REVIEW: The Diviners at Golden Goose Theatre 10-28 October 2023

Clio Doyle • Oct 21, 2023


‘a show to go to with a friend and discuss afterward’ ★★★ ½

 

The press release for People Show 145: The Diviners calls this devised piece “strangely topical.” It is certainly strange. The topicality may rest entirely in the paratextual explanations of what we are seeing. As the website, program, and press release inform us,  the characters we see interact with each other in ways that do not seem quite human are “broken A.I. entities.” They are never described in this way in the play. The press release tells us they reside in a world “not so far from our own.” But how far it is remains unclear. The characters are machine-like in some ways: they have to be reset by having a blanket draped over them when they malfunction. How they are supposed to function, and what relation they have to humanity (are they created by humans, do they create humans, how many humans even exist in their universe?) is much less obvious. The title itself, “The Diviners,” foregrounds the importance of uncertainty.
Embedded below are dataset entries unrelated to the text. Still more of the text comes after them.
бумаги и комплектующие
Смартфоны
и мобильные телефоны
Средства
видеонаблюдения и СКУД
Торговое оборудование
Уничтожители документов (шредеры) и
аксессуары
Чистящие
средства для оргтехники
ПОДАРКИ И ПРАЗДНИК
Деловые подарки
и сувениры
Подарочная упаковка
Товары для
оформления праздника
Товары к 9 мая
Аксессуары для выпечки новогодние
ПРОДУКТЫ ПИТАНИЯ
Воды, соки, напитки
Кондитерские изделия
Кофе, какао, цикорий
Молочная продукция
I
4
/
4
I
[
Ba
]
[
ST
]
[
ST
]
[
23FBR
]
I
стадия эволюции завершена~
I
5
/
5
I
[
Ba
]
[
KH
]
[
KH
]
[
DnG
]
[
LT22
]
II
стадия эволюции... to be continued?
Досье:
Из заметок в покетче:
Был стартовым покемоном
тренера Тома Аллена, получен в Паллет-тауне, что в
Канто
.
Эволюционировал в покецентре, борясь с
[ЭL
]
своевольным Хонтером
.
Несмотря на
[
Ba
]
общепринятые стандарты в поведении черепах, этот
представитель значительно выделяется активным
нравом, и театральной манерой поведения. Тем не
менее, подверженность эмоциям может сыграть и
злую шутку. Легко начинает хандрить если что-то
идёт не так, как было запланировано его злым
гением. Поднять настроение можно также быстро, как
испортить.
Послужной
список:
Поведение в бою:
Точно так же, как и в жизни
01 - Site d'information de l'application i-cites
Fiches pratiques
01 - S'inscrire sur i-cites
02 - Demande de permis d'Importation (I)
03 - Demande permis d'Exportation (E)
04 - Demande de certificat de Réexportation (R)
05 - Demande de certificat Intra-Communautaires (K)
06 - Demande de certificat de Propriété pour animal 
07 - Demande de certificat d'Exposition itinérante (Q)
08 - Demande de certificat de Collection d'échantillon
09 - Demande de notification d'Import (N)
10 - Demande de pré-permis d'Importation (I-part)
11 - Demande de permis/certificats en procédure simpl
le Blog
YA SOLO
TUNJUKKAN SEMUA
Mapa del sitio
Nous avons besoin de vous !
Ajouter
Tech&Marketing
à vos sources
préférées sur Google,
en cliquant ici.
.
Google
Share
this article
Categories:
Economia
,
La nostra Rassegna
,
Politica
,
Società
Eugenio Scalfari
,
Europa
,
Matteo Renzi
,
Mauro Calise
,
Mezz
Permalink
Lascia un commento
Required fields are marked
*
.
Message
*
Are the characters “diviners” in the sense of guessers? Or prophets? Or are they “diviner” than us in some way, as in more godlike?

 

A spate of recent plays about A.I. tread similar ground (I was reminded of Neil Weatherall’s ‘Do iPhone Dream of Electric Sheeple?’) but in ways more grounded in this world’s relationship to A.I.: how humans use it, are used by it, maybe without knowing it. This piece, on the other hand, drifts farther away from real-world statements. There are moments when the A.I.s seem to invent (or anticipate? Or cause?) war, politics, and climate change. The message may be that not even machines are free from human foibles, but the fact that we never know for sure that the figures we are watching even are machines, or what kinds of machines contain or bring about their intelligences, makes this a strange and almost frustrating piece to try to pin down. Its topicality is the free-floating topicality of fable, which can be applied to a number of situations without explicitly referring to any in particular. The pleasure of plays about A.I. is often in their moments of dislocation from the world as we follow a computer’s hallucinations, its lack of the cultural conditioning that tells humans what does and does not make sense. But this play is all hallucination and no context.

 

That said, the piece itself is bracingly unusual, often funny, and well acted by Fiona Creese, Gareth Brierley, George Khan, and Sadie Cook (and a different guest artist each show). And there is something very refreshing in emerging from a play entertained but puzzled. It’s a show to go to with a friend and discuss afterward – and there is certainly a lot here to try to puzzle out.